** Opening Data in this exercise block **

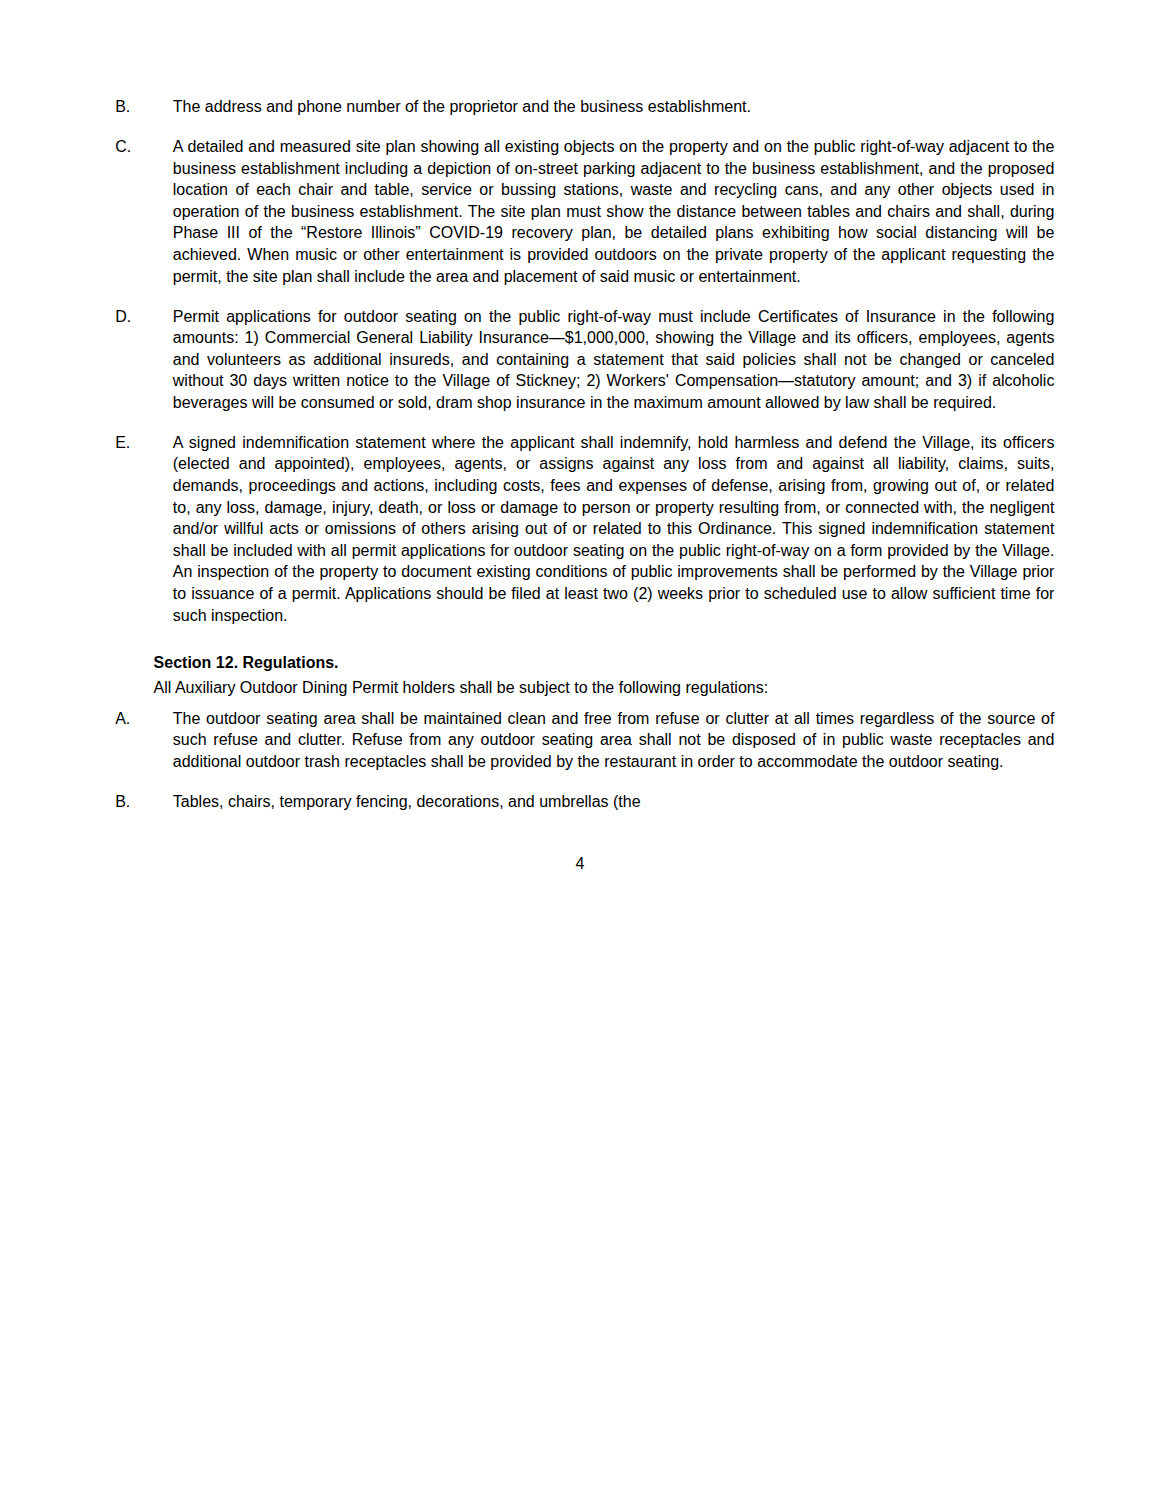The address and phone number of the proprietor and the business establishment.
A detailed and measured site plan showing all existing objects on the property and on the public right-of-way adjacent to the business establishment including a depiction of on-street parking adjacent to the business establishment, and the proposed location of each chair and table, service or bussing stations, waste and recycling cans, and any other objects used in operation of the business establishment. The site plan must show the distance between tables and chairs and shall, during Phase III of the “Restore Illinois” COVID-19 recovery plan, be detailed plans exhibiting how social distancing will be achieved. When music or other entertainment is provided outdoors on the private property of the applicant requesting the permit, the site plan shall include the area and placement of said music or entertainment.
Permit applications for outdoor seating on the public right-of-way must include Certificates of Insurance in the following amounts: 1) Commercial General Liability Insurance—$1,000,000, showing the Village and its officers, employees, agents and volunteers as additional insureds, and containing a statement that said policies shall not be changed or canceled without 30 days written notice to the Village of Stickney; 2) Workers' Compensation—statutory amount; and 3) if alcoholic beverages will be consumed or sold, dram shop insurance in the maximum amount allowed by law shall be required.
A signed indemnification statement where the applicant shall indemnify, hold harmless and defend the Village, its officers (elected and appointed), employees, agents, or assigns against any loss from and against all liability, claims, suits, demands, proceedings and actions, including costs, fees and expenses of defense, arising from, growing out of, or related to, any loss, damage, injury, death, or loss or damage to person or property resulting from, or connected with, the negligent and/or willful acts or omissions of others arising out of or related to this Ordinance. This signed indemnification statement shall be included with all permit applications for outdoor seating on the public right-of-way on a form provided by the Village. An inspection of the property to document existing conditions of public improvements shall be performed by the Village prior to issuance of a permit. Applications should be filed at least two (2) weeks prior to scheduled use to allow sufficient time for such inspection.
Section 12. Regulations.
All Auxiliary Outdoor Dining Permit holders shall be subject to the following regulations:
The outdoor seating area shall be maintained clean and free from refuse or clutter at all times regardless of the source of such refuse and clutter. Refuse from any outdoor seating area shall not be disposed of in public waste receptacles and additional outdoor trash receptacles shall be provided by the restaurant in order to accommodate the outdoor seating.
Tables, chairs, temporary fencing, decorations, and umbrellas (the
4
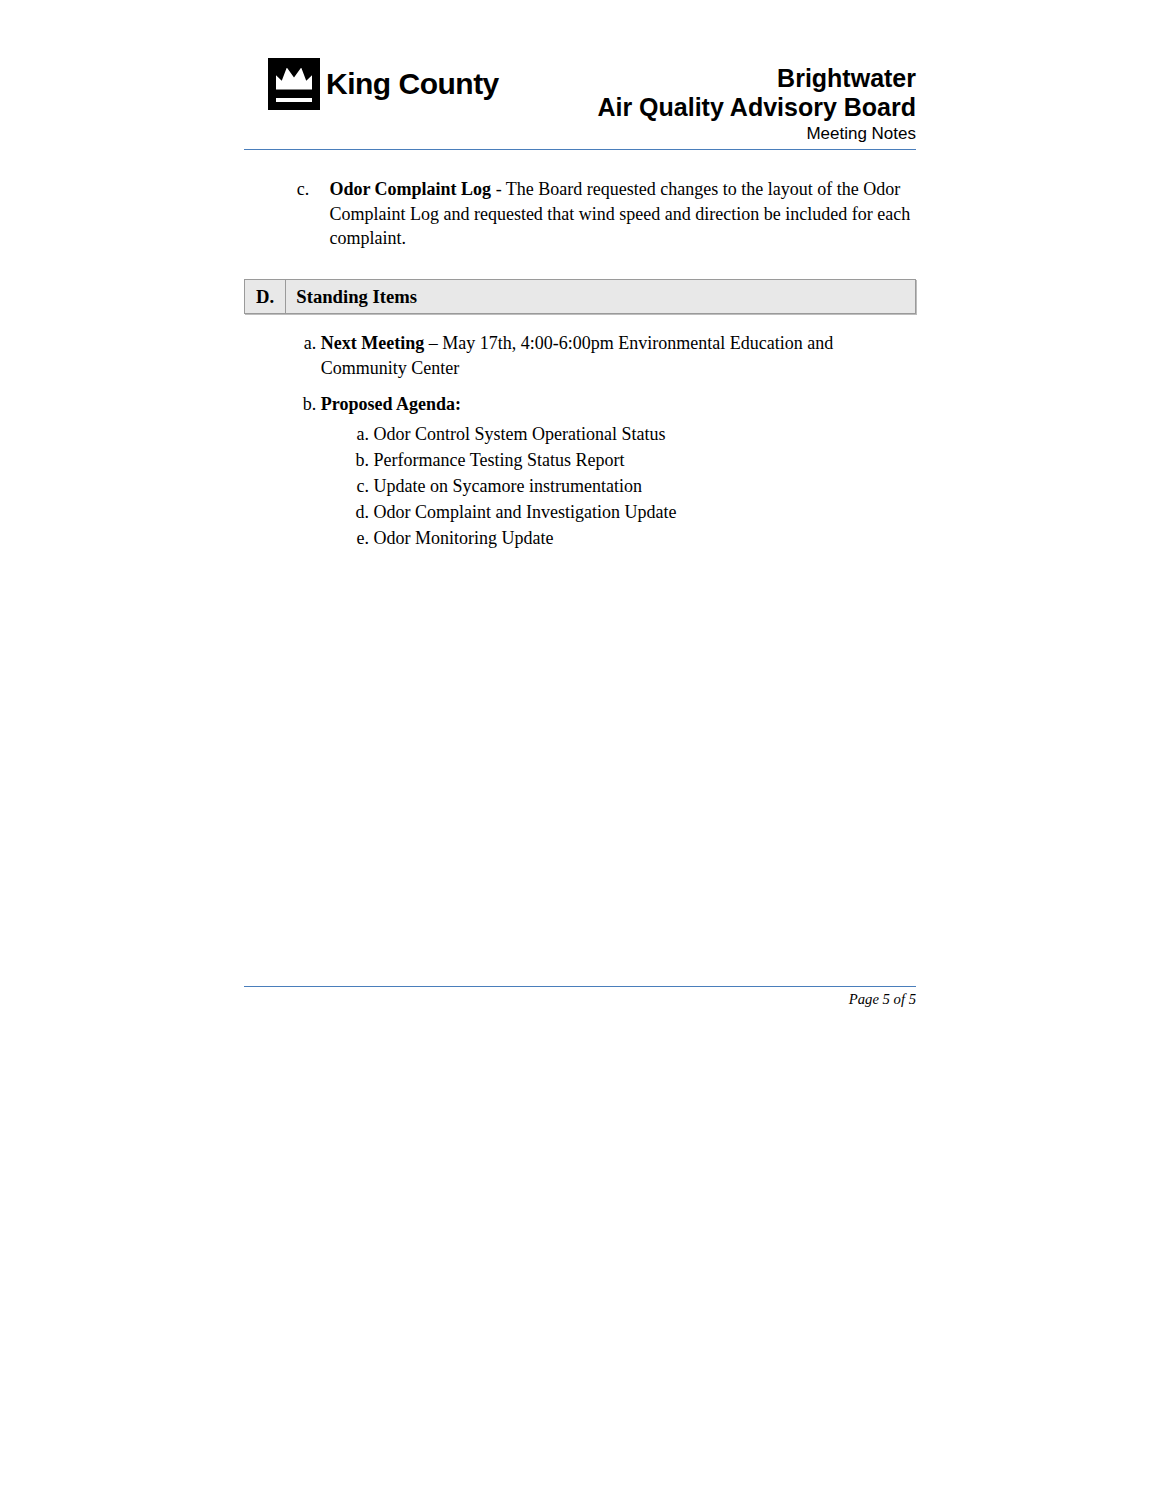King County
Brightwater
Air Quality Advisory Board
Meeting Notes
c.
Odor Complaint Log - The Board requested changes to the layout of the Odor Complaint Log and requested that wind speed and direction be included for each complaint.
D.
Standing Items
Next Meeting – May 17th, 4:00-6:00pm Environmental Education and Community Center
Proposed Agenda:
Odor Control System Operational Status
Performance Testing Status Report
Update on Sycamore instrumentation
Odor Complaint and Investigation Update
Odor Monitoring Update
Page 5 of 5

** Closing Data in this exercise block **

Look over the entries above. Copy every line that contains the word "chairs".

> Solution below
A detailed and measured site plan showing all existing objects on the property and on the public right-of-way adjacent to the business establishment including a depiction of on-street parking adjacent to the business establishment, and the proposed location of each chair and table, service or bussing stations, waste and recycling cans, and any other objects used in operation of the business establishment. The site plan must show the distance between tables and chairs and shall, during Phase III of the “Restore Illinois” COVID-19 recovery plan, be detailed plans exhibiting how social distancing will be achieved. When music or other entertainment is provided outdoors on the private property of the applicant requesting the permit, the site plan shall include the area and placement of said music or entertainment.
Tables, chairs, temporary fencing, decorations, and umbrellas (the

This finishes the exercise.